** Opening Task inputs block **

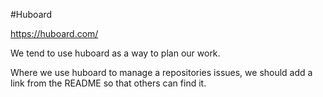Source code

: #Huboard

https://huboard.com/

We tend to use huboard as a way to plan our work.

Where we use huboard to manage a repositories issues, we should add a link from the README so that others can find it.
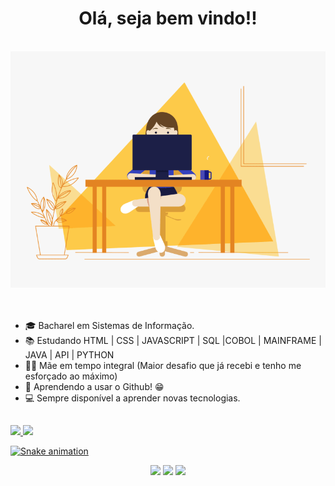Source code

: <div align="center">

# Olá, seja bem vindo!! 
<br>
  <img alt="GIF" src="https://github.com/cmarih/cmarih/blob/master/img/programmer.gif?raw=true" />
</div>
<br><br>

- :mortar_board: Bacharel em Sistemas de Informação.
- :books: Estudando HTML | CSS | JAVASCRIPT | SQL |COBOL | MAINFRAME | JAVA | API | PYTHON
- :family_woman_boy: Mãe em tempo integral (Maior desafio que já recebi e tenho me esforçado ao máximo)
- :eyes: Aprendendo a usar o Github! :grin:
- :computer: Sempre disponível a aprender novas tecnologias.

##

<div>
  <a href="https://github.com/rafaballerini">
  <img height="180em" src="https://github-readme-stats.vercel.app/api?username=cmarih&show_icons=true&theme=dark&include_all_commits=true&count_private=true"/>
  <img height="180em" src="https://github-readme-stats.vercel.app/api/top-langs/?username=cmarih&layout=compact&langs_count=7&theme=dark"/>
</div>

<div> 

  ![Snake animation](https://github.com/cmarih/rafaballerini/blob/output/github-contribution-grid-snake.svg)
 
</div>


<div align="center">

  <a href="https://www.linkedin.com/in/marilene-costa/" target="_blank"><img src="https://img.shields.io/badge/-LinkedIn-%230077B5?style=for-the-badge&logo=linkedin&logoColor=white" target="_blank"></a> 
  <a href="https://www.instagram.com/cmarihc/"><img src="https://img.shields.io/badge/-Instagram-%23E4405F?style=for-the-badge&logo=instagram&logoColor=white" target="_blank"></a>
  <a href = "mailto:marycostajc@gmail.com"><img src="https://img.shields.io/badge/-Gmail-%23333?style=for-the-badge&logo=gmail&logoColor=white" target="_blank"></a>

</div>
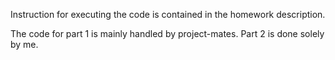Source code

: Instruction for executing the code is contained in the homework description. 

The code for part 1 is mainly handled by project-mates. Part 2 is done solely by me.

** Closing Task inputs block **

Task requirements: Please list every line in the records above that contains the string "style".

Result of the exercise:
  <a href="https://www.linkedin.com/in/marilene-costa/" target="_blank"><img src="https://img.shields.io/badge/-LinkedIn-%230077B5?style=for-the-badge&logo=linkedin&logoColor=white" target="_blank"></a> 
  <a href="https://www.instagram.com/cmarihc/"><img src="https://img.shields.io/badge/-Instagram-%23E4405F?style=for-the-badge&logo=instagram&logoColor=white" target="_blank"></a>
  <a href = "mailto:marycostajc@gmail.com"><img src="https://img.shields.io/badge/-Gmail-%23333?style=for-the-badge&logo=gmail&logoColor=white" target="_blank"></a>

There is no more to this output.